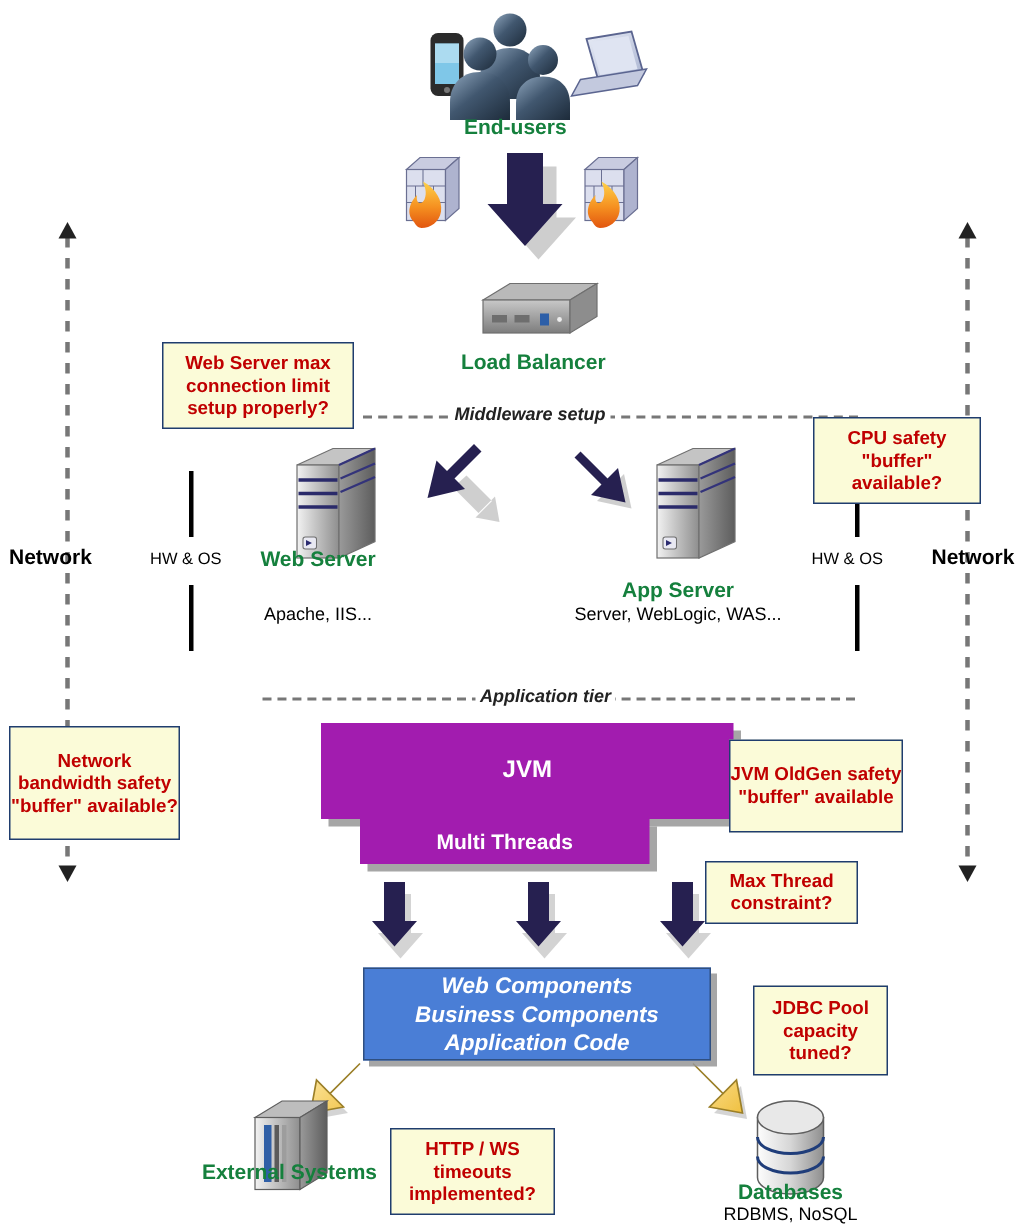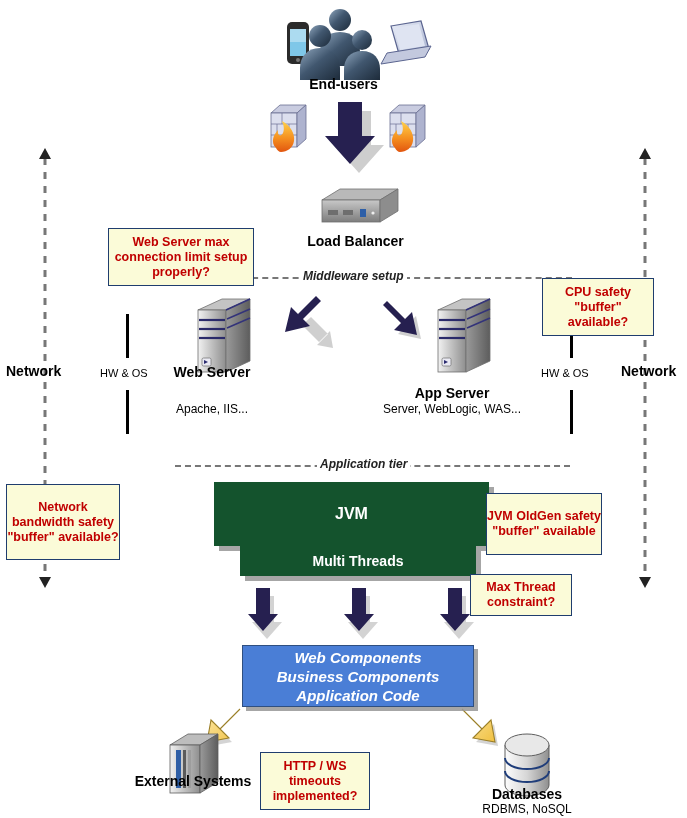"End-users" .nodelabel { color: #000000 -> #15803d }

==

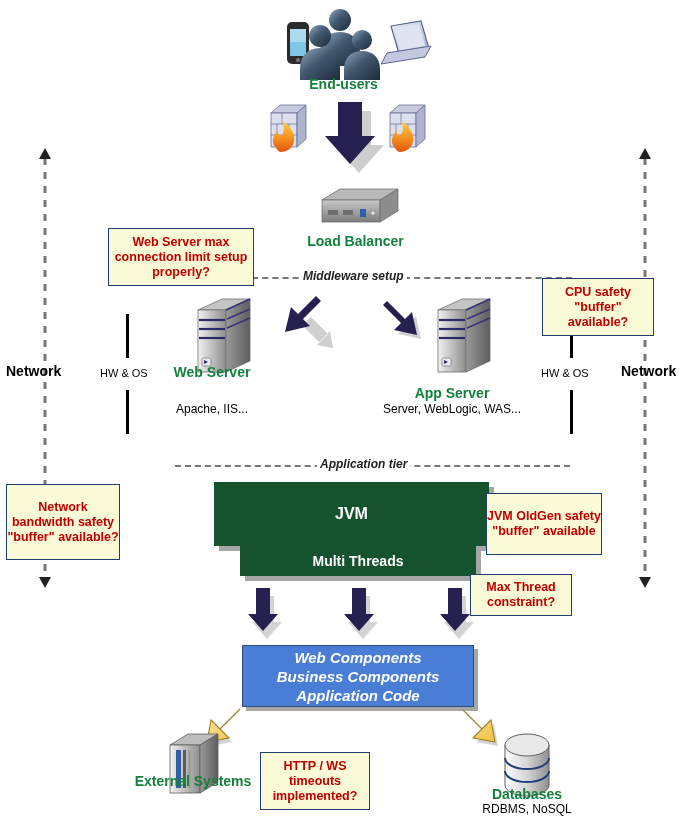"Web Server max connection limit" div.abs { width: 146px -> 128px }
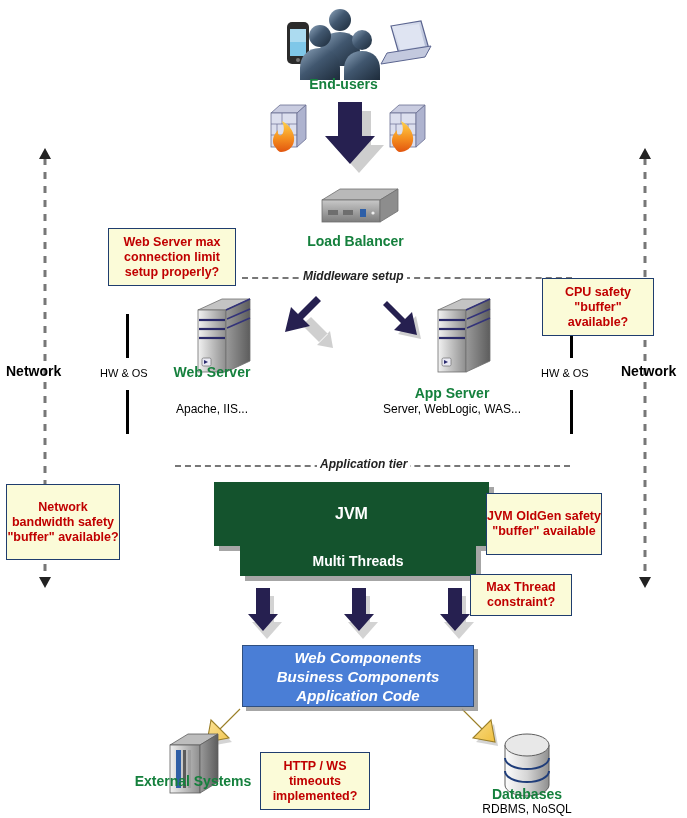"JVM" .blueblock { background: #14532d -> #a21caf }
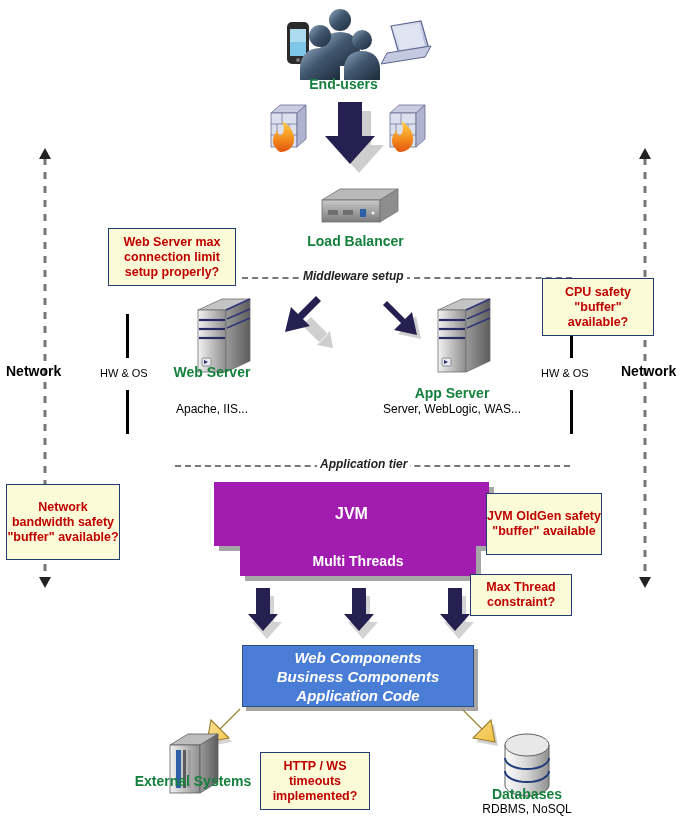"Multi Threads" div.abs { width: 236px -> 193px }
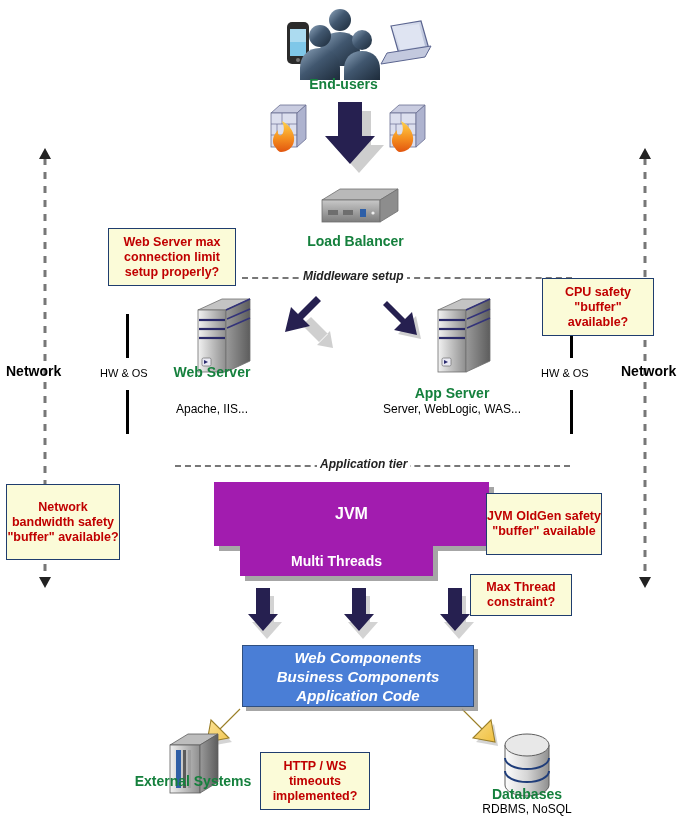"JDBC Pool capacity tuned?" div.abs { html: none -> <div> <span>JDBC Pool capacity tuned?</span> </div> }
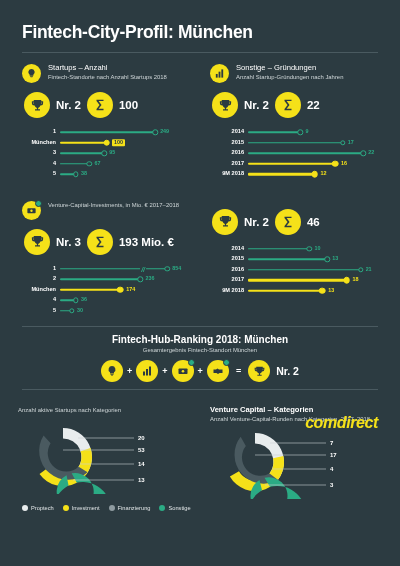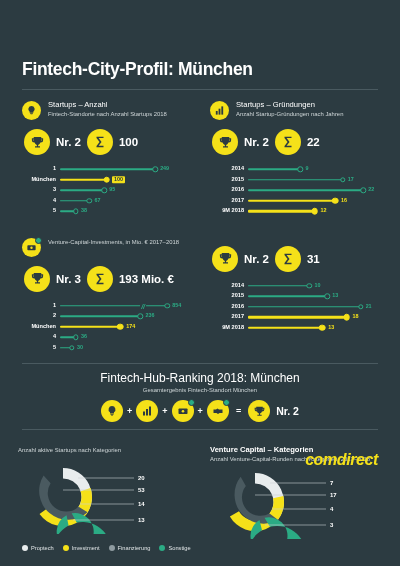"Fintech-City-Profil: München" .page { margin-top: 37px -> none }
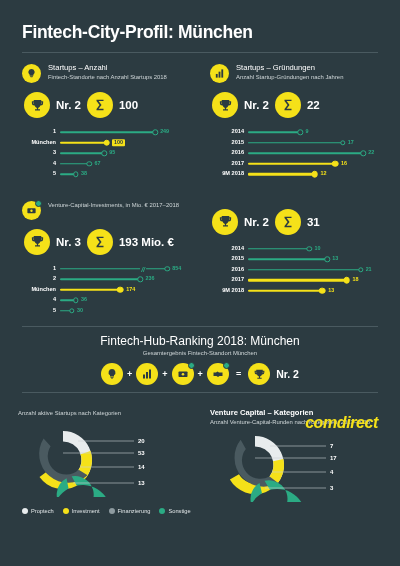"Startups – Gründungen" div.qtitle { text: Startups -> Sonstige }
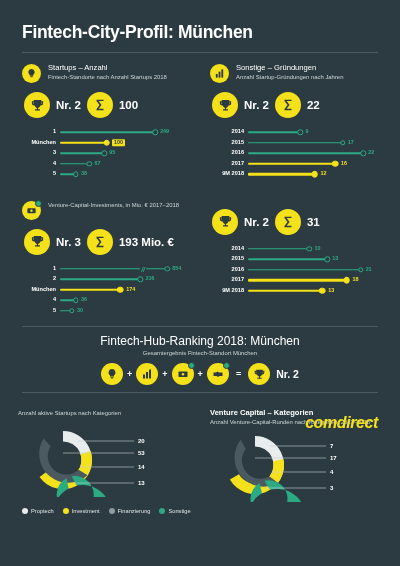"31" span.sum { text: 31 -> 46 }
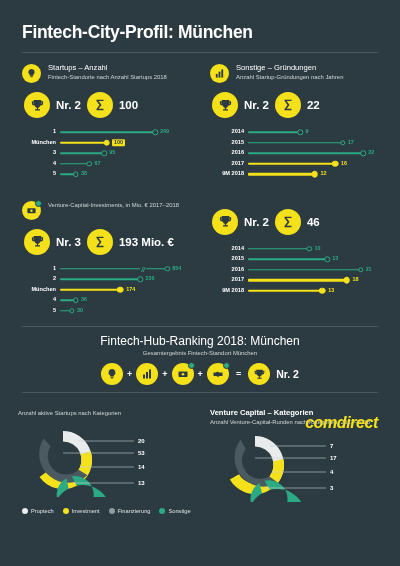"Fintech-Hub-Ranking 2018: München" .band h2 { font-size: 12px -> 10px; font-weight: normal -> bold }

### [About this task]
Copy back exactly the lines above from the one containing "Server max connection" through the one containing "font-size: 12px ->", and leave every picture behind.

### [Solution to this problem]
"Web Server max connection limit" div.abs { width: 146px -> 128px }
"JVM" .blueblock { background: #14532d -> #a21caf }
"Multi Threads" div.abs { width: 236px -> 193px }
"JDBC Pool capacity tuned?" div.abs { html: none -> <div> <span>JDBC Pool capacity tuned?</span> </div> }
"Fintech-City-Profil: München" .page { margin-top: 37px -> none }
"Startups – Gründungen" div.qtitle { text: Startups -> Sonstige }
"31" span.sum { text: 31 -> 46 }
"Fintech-Hub-Ranking 2018: München" .band h2 { font-size: 12px -> 10px; font-weight: normal -> bold }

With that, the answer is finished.